Pourtant, si l’on s’en tient aux recommandations de la Fifa du 5 novembre 2004, « la gestion des équipes nationales revient aux fédérations et non pas à des entités externes. A cet effet, la convention Fécafoot/Minjes devra préciser que la fédération assume l’intégralité de la gestion administrative sportive et technique des équipes nationales alors que les instances gouvernementales compétentes en assument la gestion financière et les aspects liés à la sécurité ». Autrement dit, la nomination d’un directeur administratif des équipes nationales de football relevait de la compétence du président de la Fécafoot.
Finances
Toutefois, au ministère des Sports on s’accroche au retard que prend l’entrée en vigueur de la convention ministère des Sports/Fécafoot pour passer outre les recommandations de la tripartie du 5 novembre dernier. Cette dernière s’est imposée à la suite du bras de fer qui a opposé la fédération à sa tutelle. Il y a quelques jours, la Fifa a attiré l’attention de la fédération quant au retard que connaît la matérialisation de cette convention. Son aboutissement devrait voir « créer une commission mixte « Fecafoot/instances gouvernementales » pour la gestion des aspects liés aux finances, à l’organisation au Cameroun des matches internationaux (billetterie, protocole dans la tribune officielle, etc.) et à la sécurité. »
L’organisation du match international Cameroun-Soudan de dimanche dernier (2-1) a, une fois de plus, permis de se rendre compte de l’absence de visibilité des rôles des uns et des autres. La confusion ainsi née a sabordé les bonnes initiatives. Avec un ministère des Sports, qui a voulu se mêler de tout, et qui n’est finalement pas allé à l’essentiel. La mobilisation d’un contingent de policiers durant le séjour des Lions indomptables au Cameroun n’a pas toujours porté ses fruits. Les 400 policiers (selon le ministre des Sports) stationnés à l’hôtel Mont Fébé, n’ont pas empêché un joueur de s’exfiltrer du groupe. Les 200 du stade Ahmadou Ahidjo se comportaient plus en spectateurs qu’en éléments de dissuasion.

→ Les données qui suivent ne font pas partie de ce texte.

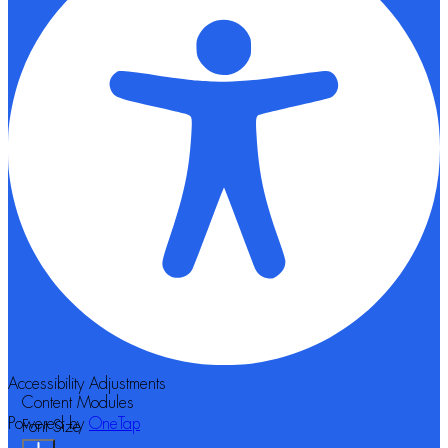
Accessibility Adjustments
Content Modules
Powered by
OneTap
Font Size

Quant au financement, sur un budget d’environ 25 millions de F Cfa arrêté pour l’organisation de cette rencontre, le ministère a décaissé, selon des sources dignes de foi, 3 millions de F Cfa. Cette somme aura servi à l’achat des ballons pour les entraînements et la rencontre, indique-t-on au secrétariat général de la Fécafoot. Cette dernière affirme, sur la base des documents produits, qu’elle a préfinancé à hauteur de 50 %, l’organisation de cette rencontre (hébergement et transport des officiels et de la délégation soudanaise, impression des billets, pourcentage Fifa/Caf). Selon une répartition jusque-là en vigueur, une partie de la recette du match de dimanche dernier devrait lui être reversée (la fédé a réclamé 12 millions de F Cfa) pour amortir ses dépenses. Mais les 40.632.500 F Cfa de recettes (chiffre officiel fourni par le directeur du stade, Louis Bella Evès) qu’a produit la billetterie de Cameroun-Soudan seraient logés dans les caisses du… ministère des Sports.